One unfortunate flaw of Right to Try laws is that despite it being technically legal to access these treatments, it still requires manufacturer consent (you cant just rip of companies’ patents or anything), and most of these companies are pretty worried about the FDA retaliating against them if they were to make their drugs available under these state laws. There’s also various commercialization bans and other regulations limiting manufacturer activity. All of that comes together to make it hard if not impossible for manufacturers to actually provide access, so they don’t, so very little is available under these Right to Try laws. I’m personally looking at starting a fund to try to provide a sort of middleman for the process so companies can do this in a regulatorily compliant fashion, but it’s an uphill battle even when you can provide them technical guarantees, because there’s a real worry about retaliation down the line.
Another angle of “Healthcare YIMBYism” can be found in various state stem cell medicine laws, which often explicitly allow local physicians to perform treatments not approved by the FDA. Utah and Florida have both recently passed these (Florida’s is passed the house & senate but yet to be signed by governor). I actually just finished writing an article on these two laws and their differences which sadly got rejected by the publisher, but can send it to you if you want more information.
Lastly, there has been a lot of pushing by the Goldwater Institute recently for Right to Try for Individualized Treatments which allows patients to access treatments based on their personal genetic code (which by default are practically impossible to get through FDA clearance processes) which has been quite successful.
This doesn’t address all of your expense concerns of course, but at least on the breakthrough and getting technologies to market side of the equation, the movements you’re looking for do exist. Feel free to DM me if you’d like more information.
One objection that I have with your feasibility section is that you seem to lump in “the powers that be” as a single group.

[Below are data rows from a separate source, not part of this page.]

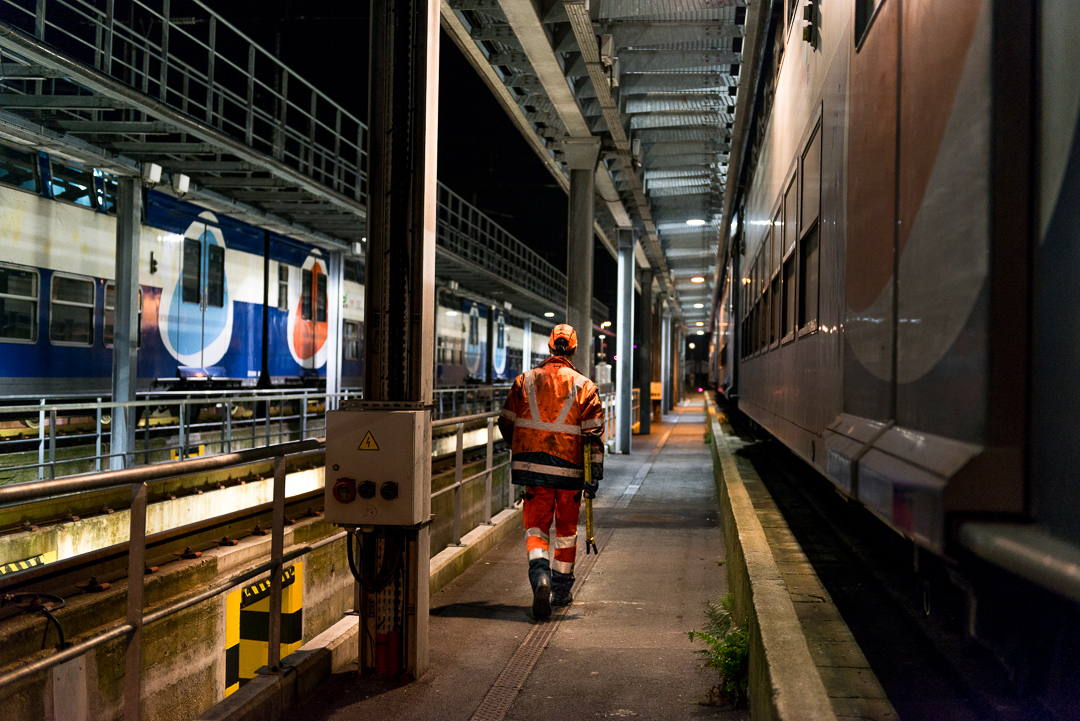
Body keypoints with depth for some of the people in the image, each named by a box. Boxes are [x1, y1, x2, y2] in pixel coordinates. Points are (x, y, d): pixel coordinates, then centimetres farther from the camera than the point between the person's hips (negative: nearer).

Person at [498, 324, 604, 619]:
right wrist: (595, 475, -5)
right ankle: (561, 590, 25)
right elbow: (594, 434, -8)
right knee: (566, 529, 15)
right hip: (570, 469, 0)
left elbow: (506, 423, 9)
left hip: (533, 466, 1)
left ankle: (540, 576, -21)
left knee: (536, 527, 5)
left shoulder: (524, 381, 3)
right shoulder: (584, 387, -2)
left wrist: (521, 450, 27)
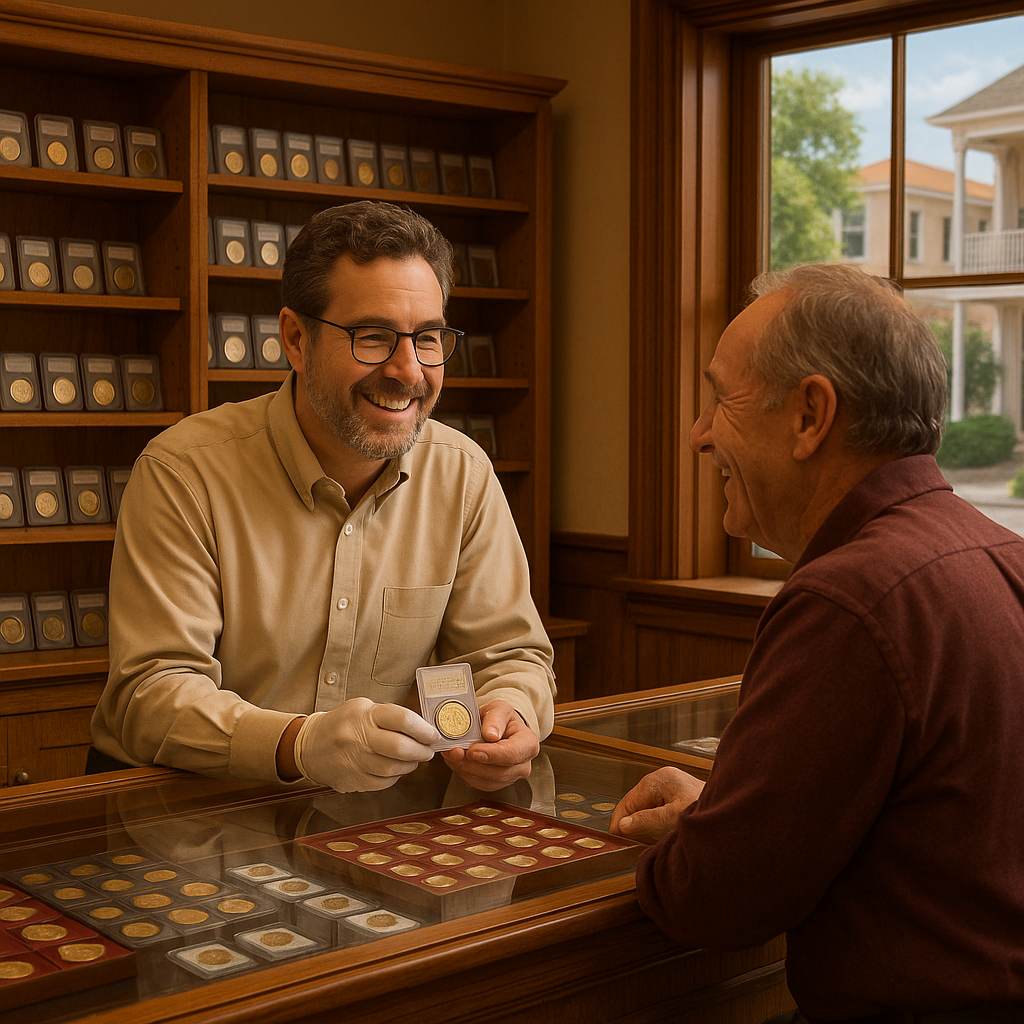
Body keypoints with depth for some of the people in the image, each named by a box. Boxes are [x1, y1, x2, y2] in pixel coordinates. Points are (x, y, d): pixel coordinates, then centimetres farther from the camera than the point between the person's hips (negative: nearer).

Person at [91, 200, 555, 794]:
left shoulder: (464, 475, 0)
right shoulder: (184, 474, -13)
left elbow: (510, 653, 4)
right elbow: (151, 694, -19)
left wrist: (509, 715, -21)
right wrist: (301, 744, -37)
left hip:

The world is more multipolar than this, and so are the US legal and political systems. Trump and the silicon valley accelerationist crowd do hold a lot of power, but just a few years ago they were persona non-grata in many circles.
Even now when they want to pass bills or change laws, they need to lobby for support from disparate groups both within and without their party. With a sufficiently multipolar world where even just a few different groups have powerful models assisting in their efforts, there will be some who want to change laws and rules in one way, others who want to change it in a different way, and others who don’t want to change it at all. There will be some who are ambivalent.
I’m not saying the end result isn’t corruption, I think that parasitic middlemanning any redistribution is a basin of attraction for any political spending and/or power. But there will be many different parties competing to corrupt it, or shore it up, according to their own beliefs and interests.
I think the argument that making the world more multipolar where a more diverse array of parties have models, may in fact lead to greater stability and less corruption (or at least more diverse coalitions when coalition building occurs).